I am trying to learn Algorithms by reading the book Introduction to Algorithms: A Creative Approach by Udi Manber. I just want to solve this question:

Prove (by induction) that regions formed by $n$ circles in the plane, each with one chord,can be colored with three colors such that any neighboring regions are colored differently.

My guess is that when adding the new circle with its chord, we should start coloring the regions that have a neighbor colored. In other words, we should first color the regions with the lowest number of available colors. However, I cannot prove that in this way, we can color all regions.

Answer 1

Firstly let's prove that for circles without chords $2$ colors would be enough.

• The base of induction is an empty plane, $n = 0$. It needs $1$ color only, so it is $2$-colorable.

• When we add a circle, we can invert colors of all inner regions. Now there is no new problem with colors inside the circle, and outside of the circle. Also there is no new problem on the border, because for every region subdivided by the circle one part has the first color, while the other part has the second color. So if every pair of neighboring regions has different colors before adding the last circle, then after adding the last circle, every pair of neighboring regions still has different colors.

In the same way we can consider the problem about circles with chords. (And also we could do it similarly for any harder elements.)

• The base of induction is still an empty plane, $n = 0$. It needs $1$ color only, so it is $3$-colorable.

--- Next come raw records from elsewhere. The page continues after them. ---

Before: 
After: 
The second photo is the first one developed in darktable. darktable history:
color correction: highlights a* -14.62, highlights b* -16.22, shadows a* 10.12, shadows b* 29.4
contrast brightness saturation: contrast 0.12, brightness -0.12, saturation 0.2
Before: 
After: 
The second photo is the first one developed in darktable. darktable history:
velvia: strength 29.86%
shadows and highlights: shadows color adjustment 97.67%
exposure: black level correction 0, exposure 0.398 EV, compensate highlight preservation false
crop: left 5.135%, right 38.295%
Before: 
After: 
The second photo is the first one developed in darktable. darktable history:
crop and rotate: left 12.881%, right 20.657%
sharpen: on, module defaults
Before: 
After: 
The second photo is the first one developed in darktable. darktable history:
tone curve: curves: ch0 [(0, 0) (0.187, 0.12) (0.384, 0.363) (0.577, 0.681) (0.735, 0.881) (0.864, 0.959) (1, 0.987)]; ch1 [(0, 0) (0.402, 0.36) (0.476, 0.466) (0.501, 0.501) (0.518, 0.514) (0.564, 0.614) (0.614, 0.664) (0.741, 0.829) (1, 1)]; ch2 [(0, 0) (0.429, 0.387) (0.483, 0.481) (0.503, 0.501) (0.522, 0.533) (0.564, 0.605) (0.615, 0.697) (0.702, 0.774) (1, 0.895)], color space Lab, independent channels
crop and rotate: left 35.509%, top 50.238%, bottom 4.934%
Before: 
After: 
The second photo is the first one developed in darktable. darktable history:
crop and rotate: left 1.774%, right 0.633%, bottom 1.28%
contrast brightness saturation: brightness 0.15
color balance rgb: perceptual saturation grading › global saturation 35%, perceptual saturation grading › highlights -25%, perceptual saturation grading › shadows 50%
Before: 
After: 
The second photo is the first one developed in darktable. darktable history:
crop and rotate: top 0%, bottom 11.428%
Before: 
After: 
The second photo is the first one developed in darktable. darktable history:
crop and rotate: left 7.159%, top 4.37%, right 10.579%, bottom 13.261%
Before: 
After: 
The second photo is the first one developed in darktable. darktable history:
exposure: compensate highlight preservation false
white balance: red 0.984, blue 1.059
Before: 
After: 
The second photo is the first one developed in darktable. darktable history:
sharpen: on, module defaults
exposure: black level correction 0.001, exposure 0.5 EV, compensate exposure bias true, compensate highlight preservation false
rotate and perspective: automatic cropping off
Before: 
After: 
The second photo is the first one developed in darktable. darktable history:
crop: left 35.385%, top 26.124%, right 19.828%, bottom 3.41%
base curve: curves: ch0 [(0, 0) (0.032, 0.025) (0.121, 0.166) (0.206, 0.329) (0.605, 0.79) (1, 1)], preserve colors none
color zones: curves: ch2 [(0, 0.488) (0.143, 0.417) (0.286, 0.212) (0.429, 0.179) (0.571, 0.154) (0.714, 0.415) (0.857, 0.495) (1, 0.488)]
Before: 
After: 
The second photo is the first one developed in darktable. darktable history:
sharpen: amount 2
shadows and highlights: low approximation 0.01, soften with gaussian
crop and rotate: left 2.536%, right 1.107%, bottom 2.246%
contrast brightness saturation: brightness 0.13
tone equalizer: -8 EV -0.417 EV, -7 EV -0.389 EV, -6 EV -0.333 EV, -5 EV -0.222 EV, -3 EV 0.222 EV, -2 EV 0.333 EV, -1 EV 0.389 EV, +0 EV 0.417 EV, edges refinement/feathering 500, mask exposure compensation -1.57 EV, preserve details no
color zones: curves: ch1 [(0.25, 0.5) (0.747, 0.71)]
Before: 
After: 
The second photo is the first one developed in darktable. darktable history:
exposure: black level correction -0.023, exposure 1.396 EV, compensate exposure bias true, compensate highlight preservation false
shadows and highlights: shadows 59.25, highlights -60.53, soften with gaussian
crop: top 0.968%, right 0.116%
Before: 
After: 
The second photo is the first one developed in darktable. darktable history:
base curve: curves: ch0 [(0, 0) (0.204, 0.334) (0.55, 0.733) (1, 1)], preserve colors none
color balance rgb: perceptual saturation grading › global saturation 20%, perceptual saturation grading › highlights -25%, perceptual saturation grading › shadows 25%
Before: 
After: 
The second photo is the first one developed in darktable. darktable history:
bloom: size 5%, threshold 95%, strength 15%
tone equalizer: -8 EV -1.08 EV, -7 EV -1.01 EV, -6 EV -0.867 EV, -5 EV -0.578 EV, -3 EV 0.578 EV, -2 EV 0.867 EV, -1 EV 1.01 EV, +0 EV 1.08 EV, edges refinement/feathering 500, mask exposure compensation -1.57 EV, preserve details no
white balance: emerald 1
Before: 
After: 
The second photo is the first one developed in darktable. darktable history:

• When we add a circle with a chord, we can do the following. In one part inside the circle we change color of each subregion to the next one (the first to the second, the second to the third and the third to the first), while in the other part we change color of each subregion to the previous one (the first to the third, the second to the first and the third to the second). Then inside of each of three big regions (out of the circle, in one part of the circle and in the other part of the circle) no problem appears. At the same time no problem appears on the border, because for each region subdivided by the new circle each of any two neighboring parts get different new colors. Therefore if every pair of neighboring regions has different colors before adding the last circle, then after adding the last circle, every pair of neighboring regions still has different colors.